The proof of the pudding is in the eating though. I bought Simpson & Day also and decided I'd take it out and see how it went. So far it's the best by far - the pictures have left little doubt and in the case of the superb fairy-wren female the picture was so good I could say with confidence that is what I saw; examining the picture in Moorcombe I was disappointed it did not provide the same certainty.

They all have their ups/downs but I have found Simpson & Day to be the best field guide by far for a beginner. It may not have the birds aligned with the text but I almost always just browse the pictures looking for the bird and it is easy enough to look for it in the opposite page. The fact it displays birds in 'jizzy' ways; postures etc. is a big advantage it has over P&K where everything points left in a standard upright pose.

So if you are a beginner then Simpson & Day 7th Edition comes highly recommended. If you can get all three, then I recommend that also; but don't miss Simpson & Day which is a real gem and the pictures I feel are the best overall.

Regards.
 
The moral of the story, then, is "look at them all before you buy". I've posted at considerable length on this before so I won't repeat myself, but in brief I rate Simpson & Day as the least good choice for a beginner. Some people claim that the illustrations are better than alternative guide A/B/C, but it's easy to find particular examples where the opposite applies. You can do this with any of the guides.

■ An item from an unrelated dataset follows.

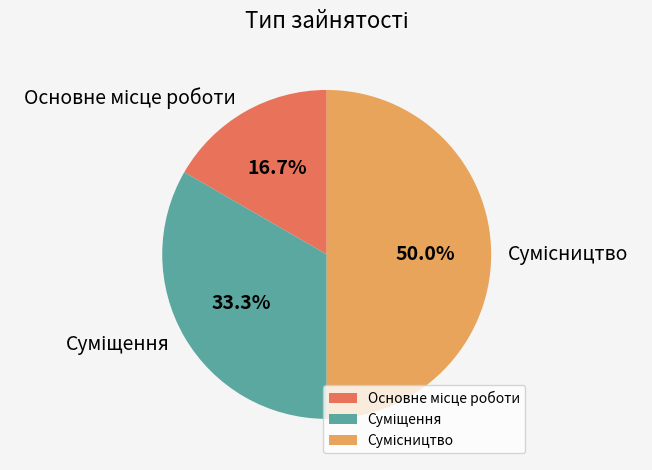

Is the sum of Основне місце роботи and Суміщення greater than half?

No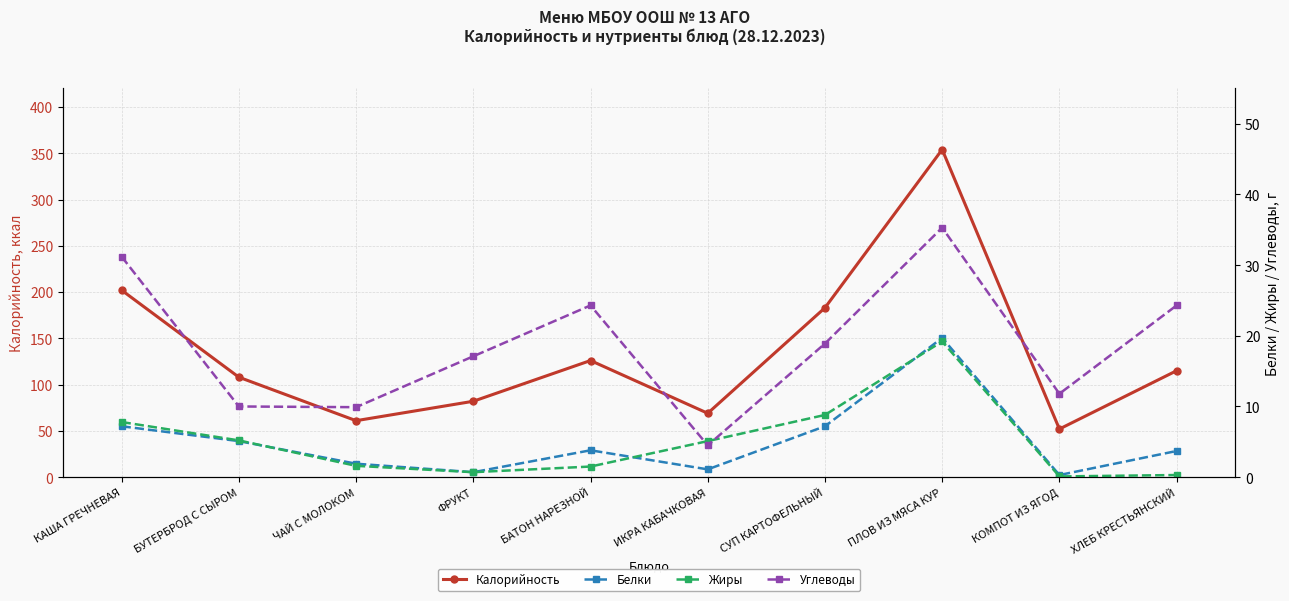

The Жиры series shows 2.7 at БУТЕРБРОД С СЫРОМ. True or false?

False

There was an example a while back where George posted a picture asking for help with ID and Moorcombe was the only guide which clearly nailed it. (A young White-gaped Honeyeater, I think it was.) Does that mean that Moorcombe is the best? Certainly not: for every example where Moorcombe is the best, there is another one where Pizzey & Knight is superior, and another again where the old Slater guide shines, and yet another where Simpson & Day is best.

Overall, I rate Pizzey & Knight and Moorcombe jointly in first place, and it is nearly always one of those two I reach for first, and I regard the other two as good but flawed: Simpson & Day for its very uninformative text, Slater for the infuriating way it still has lots of birds in the wrong order, even in the latest edition, and it takes forever to find anything.

You rate them the other way around, Zuiko. That's fine. Indeed, it's a very good thing - if we didn't all have different feelings about what makes a good field guide, there would only be one guide on the market, and none of us would have the benefit of being able to select from amongst four excellent books - five if you count Flegg.

Pick the guide you like best and good birding to you!